## Material supplied:
*** Block opens ***
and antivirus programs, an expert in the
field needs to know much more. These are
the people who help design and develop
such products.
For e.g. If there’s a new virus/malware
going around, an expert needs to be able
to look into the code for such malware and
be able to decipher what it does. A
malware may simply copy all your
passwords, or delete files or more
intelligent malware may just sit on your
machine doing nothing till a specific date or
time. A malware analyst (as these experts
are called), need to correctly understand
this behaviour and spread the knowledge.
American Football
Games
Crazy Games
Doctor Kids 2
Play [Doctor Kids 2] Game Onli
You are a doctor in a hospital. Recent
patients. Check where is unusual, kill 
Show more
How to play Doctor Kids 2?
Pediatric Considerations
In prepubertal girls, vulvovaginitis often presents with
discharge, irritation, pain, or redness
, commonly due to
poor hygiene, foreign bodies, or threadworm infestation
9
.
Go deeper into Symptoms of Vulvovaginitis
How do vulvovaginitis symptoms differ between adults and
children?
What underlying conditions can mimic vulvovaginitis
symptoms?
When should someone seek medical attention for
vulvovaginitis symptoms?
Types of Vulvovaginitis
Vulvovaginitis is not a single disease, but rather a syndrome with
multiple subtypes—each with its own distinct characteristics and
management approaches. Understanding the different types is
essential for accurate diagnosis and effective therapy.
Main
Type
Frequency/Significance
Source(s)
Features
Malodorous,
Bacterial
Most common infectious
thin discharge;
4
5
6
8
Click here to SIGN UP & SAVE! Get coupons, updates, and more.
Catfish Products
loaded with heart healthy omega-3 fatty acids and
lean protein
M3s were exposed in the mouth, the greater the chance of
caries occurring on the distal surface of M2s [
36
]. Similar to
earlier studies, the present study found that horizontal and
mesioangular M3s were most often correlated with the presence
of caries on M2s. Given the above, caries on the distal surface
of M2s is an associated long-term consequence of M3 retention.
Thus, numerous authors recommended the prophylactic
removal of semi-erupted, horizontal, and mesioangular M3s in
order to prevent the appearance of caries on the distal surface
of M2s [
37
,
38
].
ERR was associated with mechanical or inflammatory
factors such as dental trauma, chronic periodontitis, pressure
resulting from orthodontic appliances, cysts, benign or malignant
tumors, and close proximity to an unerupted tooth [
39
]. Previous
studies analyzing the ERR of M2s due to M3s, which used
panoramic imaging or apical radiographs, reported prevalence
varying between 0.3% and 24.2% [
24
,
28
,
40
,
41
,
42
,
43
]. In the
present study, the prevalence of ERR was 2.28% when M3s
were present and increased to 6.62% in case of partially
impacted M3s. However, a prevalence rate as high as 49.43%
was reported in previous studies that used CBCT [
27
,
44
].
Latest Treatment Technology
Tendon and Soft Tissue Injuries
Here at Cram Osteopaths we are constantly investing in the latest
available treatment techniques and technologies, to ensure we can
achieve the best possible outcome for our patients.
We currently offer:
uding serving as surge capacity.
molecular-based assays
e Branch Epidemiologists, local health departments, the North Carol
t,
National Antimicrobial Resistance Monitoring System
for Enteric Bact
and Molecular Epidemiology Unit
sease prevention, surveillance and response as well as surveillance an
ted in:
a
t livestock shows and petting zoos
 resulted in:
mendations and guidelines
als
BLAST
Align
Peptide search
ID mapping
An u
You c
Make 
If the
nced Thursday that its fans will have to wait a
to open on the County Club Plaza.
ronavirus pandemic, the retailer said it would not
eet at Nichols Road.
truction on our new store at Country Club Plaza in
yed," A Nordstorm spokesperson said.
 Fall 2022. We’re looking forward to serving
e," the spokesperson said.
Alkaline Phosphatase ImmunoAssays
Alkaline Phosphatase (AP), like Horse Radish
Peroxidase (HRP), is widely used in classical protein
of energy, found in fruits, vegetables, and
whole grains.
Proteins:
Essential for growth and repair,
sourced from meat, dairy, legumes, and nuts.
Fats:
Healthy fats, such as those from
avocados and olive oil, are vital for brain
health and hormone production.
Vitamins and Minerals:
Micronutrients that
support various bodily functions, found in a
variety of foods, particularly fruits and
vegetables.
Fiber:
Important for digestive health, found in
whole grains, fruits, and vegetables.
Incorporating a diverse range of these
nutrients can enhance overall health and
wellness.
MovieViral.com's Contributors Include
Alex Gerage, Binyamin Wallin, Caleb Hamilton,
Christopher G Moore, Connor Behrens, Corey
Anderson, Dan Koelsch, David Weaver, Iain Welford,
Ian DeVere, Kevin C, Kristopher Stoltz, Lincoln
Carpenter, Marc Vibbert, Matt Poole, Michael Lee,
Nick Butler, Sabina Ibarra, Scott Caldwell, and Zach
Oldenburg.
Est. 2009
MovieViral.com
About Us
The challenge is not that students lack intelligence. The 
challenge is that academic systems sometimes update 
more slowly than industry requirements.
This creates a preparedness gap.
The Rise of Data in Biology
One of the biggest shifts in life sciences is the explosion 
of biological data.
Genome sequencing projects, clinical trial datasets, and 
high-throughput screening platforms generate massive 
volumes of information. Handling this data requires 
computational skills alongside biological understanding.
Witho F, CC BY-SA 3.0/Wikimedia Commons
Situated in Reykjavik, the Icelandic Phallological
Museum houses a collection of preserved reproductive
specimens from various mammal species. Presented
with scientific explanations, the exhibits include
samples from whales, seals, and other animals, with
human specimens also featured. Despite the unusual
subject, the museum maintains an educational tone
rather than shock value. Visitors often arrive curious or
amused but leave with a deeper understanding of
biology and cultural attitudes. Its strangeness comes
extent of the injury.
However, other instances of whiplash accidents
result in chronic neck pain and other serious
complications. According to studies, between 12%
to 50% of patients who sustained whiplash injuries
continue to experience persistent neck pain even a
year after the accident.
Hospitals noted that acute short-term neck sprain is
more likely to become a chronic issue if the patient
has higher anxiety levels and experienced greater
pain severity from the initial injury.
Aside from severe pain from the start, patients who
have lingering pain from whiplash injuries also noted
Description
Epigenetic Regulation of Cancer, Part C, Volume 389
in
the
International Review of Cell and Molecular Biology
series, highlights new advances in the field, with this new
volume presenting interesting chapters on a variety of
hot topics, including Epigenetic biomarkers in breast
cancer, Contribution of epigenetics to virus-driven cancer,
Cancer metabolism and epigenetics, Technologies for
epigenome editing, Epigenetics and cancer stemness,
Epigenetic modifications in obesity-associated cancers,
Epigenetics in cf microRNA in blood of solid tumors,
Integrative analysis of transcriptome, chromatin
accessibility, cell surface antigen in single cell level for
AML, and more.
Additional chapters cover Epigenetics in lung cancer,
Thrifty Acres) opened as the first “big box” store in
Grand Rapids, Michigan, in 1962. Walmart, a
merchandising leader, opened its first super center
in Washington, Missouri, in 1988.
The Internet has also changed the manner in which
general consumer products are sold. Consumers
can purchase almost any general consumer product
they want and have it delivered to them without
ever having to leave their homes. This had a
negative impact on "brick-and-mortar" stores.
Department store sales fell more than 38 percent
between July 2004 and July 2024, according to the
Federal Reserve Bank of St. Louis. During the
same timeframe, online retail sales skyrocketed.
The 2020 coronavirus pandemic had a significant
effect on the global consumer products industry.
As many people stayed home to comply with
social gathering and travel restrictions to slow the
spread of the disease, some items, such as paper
*** Block closes ***
## Task objective:
All entries above must be reproduced without a single change.

## Final answer:
and antivirus programs, an expert in the
field needs to know much more. These are
the people who help design and develop
such products.
For e.g. If there’s a new virus/malware
going around, an expert needs to be able
to look into the code for such malware and
be able to decipher what it does. A
malware may simply copy all your
passwords, or delete files or more
intelligent malware may just sit on your
machine doing nothing till a specific date or
time. A malware analyst (as these experts
are called), need to correctly understand
this behaviour and spread the knowledge.
American Football
Games
Crazy Games
Doctor Kids 2
Play [Doctor Kids 2] Game Onli
You are a doctor in a hospital. Recent
patients. Check where is unusual, kill 
Show more
How to play Doctor Kids 2?
Pediatric Considerations
In prepubertal girls, vulvovaginitis often presents with
discharge, irritation, pain, or redness
, commonly due to
poor hygiene, foreign bodies, or threadworm infestation
9
.
Go deeper into Symptoms of Vulvovaginitis
How do vulvovaginitis symptoms differ between adults and
children?
What underlying conditions can mimic vulvovaginitis
symptoms?
When should someone seek medical attention for
vulvovaginitis symptoms?
Types of Vulvovaginitis
Vulvovaginitis is not a single disease, but rather a syndrome with
multiple subtypes—each with its own distinct characteristics and
management approaches. Understanding the different types is
essential for accurate diagnosis and effective therapy.
Main
Type
Frequency/Significance
Source(s)
Features
Malodorous,
Bacterial
Most common infectious
thin discharge;
4
5
6
8
Click here to SIGN UP & SAVE! Get coupons, updates, and more.
Catfish Products
loaded with heart healthy omega-3 fatty acids and
lean protein
M3s were exposed in the mouth, the greater the chance of
caries occurring on the distal surface of M2s [
36
]. Similar to
earlier studies, the present study found that horizontal and
mesioangular M3s were most often correlated with the presence
of caries on M2s. Given the above, caries on the distal surface
of M2s is an associated long-term consequence of M3 retention.
Thus, numerous authors recommended the prophylactic
removal of semi-erupted, horizontal, and mesioangular M3s in
order to prevent the appearance of caries on the distal surface
of M2s [
37
,
38
].
ERR was associated with mechanical or inflammatory
factors such as dental trauma, chronic periodontitis, pressure
resulting from orthodontic appliances, cysts, benign or malignant
tumors, and close proximity to an unerupted tooth [
39
]. Previous
studies analyzing the ERR of M2s due to M3s, which used
panoramic imaging or apical radiographs, reported prevalence
varying between 0.3% and 24.2% [
24
,
28
,
40
,
41
,
42
,
43
]. In the
present study, the prevalence of ERR was 2.28% when M3s
were present and increased to 6.62% in case of partially
impacted M3s. However, a prevalence rate as high as 49.43%
was reported in previous studies that used CBCT [
27
,
44
].
Latest Treatment Technology
Tendon and Soft Tissue Injuries
Here at Cram Osteopaths we are constantly investing in the latest
available treatment techniques and technologies, to ensure we can
achieve the best possible outcome for our patients.
We currently offer:
uding serving as surge capacity.
molecular-based assays
e Branch Epidemiologists, local health departments, the North Carol
t,
National Antimicrobial Resistance Monitoring System
for Enteric Bact
and Molecular Epidemiology Unit
sease prevention, surveillance and response as well as surveillance an
ted in:
a
t livestock shows and petting zoos
 resulted in:
mendations and guidelines
als
BLAST
Align
Peptide search
ID mapping
An u
You c
Make 
If the
nced Thursday that its fans will have to wait a
to open on the County Club Plaza.
ronavirus pandemic, the retailer said it would not
eet at Nichols Road.
truction on our new store at Country Club Plaza in
yed," A Nordstorm spokesperson said.
 Fall 2022. We’re looking forward to serving
e," the spokesperson said.
Alkaline Phosphatase ImmunoAssays
Alkaline Phosphatase (AP), like Horse Radish
Peroxidase (HRP), is widely used in classical protein
of energy, found in fruits, vegetables, and
whole grains.
Proteins:
Essential for growth and repair,
sourced from meat, dairy, legumes, and nuts.
Fats:
Healthy fats, such as those from
avocados and olive oil, are vital for brain
health and hormone production.
Vitamins and Minerals:
Micronutrients that
support various bodily functions, found in a
variety of foods, particularly fruits and
vegetables.
Fiber:
Important for digestive health, found in
whole grains, fruits, and vegetables.
Incorporating a diverse range of these
nutrients can enhance overall health and
wellness.
MovieViral.com's Contributors Include
Alex Gerage, Binyamin Wallin, Caleb Hamilton,
Christopher G Moore, Connor Behrens, Corey
Anderson, Dan Koelsch, David Weaver, Iain Welford,
Ian DeVere, Kevin C, Kristopher Stoltz, Lincoln
Carpenter, Marc Vibbert, Matt Poole, Michael Lee,
Nick Butler, Sabina Ibarra, Scott Caldwell, and Zach
Oldenburg.
Est. 2009
MovieViral.com
About Us
The challenge is not that students lack intelligence. The 
challenge is that academic systems sometimes update 
more slowly than industry requirements.
This creates a preparedness gap.
The Rise of Data in Biology
One of the biggest shifts in life sciences is the explosion 
of biological data.
Genome sequencing projects, clinical trial datasets, and 
high-throughput screening platforms generate massive 
volumes of information. Handling this data requires 
computational skills alongside biological understanding.
Witho F, CC BY-SA 3.0/Wikimedia Commons
Situated in Reykjavik, the Icelandic Phallological
Museum houses a collection of preserved reproductive
specimens from various mammal species. Presented
with scientific explanations, the exhibits include
samples from whales, seals, and other animals, with
human specimens also featured. Despite the unusual
subject, the museum maintains an educational tone
rather than shock value. Visitors often arrive curious or
amused but leave with a deeper understanding of
biology and cultural attitudes. Its strangeness comes
extent of the injury.
However, other instances of whiplash accidents
result in chronic neck pain and other serious
complications. According to studies, between 12%
to 50% of patients who sustained whiplash injuries
continue to experience persistent neck pain even a
year after the accident.
Hospitals noted that acute short-term neck sprain is
more likely to become a chronic issue if the patient
has higher anxiety levels and experienced greater
pain severity from the initial injury.
Aside from severe pain from the start, patients who
have lingering pain from whiplash injuries also noted
Description
Epigenetic Regulation of Cancer, Part C, Volume 389
in
the
International Review of Cell and Molecular Biology
series, highlights new advances in the field, with this new
volume presenting interesting chapters on a variety of
hot topics, including Epigenetic biomarkers in breast
cancer, Contribution of epigenetics to virus-driven cancer,
Cancer metabolism and epigenetics, Technologies for
epigenome editing, Epigenetics and cancer stemness,
Epigenetic modifications in obesity-associated cancers,
Epigenetics in cf microRNA in blood of solid tumors,
Integrative analysis of transcriptome, chromatin
accessibility, cell surface antigen in single cell level for
AML, and more.
Additional chapters cover Epigenetics in lung cancer,
Thrifty Acres) opened as the first “big box” store in
Grand Rapids, Michigan, in 1962. Walmart, a
merchandising leader, opened its first super center
in Washington, Missouri, in 1988.
The Internet has also changed the manner in which
general consumer products are sold. Consumers
can purchase almost any general consumer product
they want and have it delivered to them without
ever having to leave their homes. This had a
negative impact on "brick-and-mortar" stores.
Department store sales fell more than 38 percent
between July 2004 and July 2024, according to the
Federal Reserve Bank of St. Louis. During the
same timeframe, online retail sales skyrocketed.
The 2020 coronavirus pandemic had a significant
effect on the global consumer products industry.
As many people stayed home to comply with
social gathering and travel restrictions to slow the
spread of the disease, some items, such as paper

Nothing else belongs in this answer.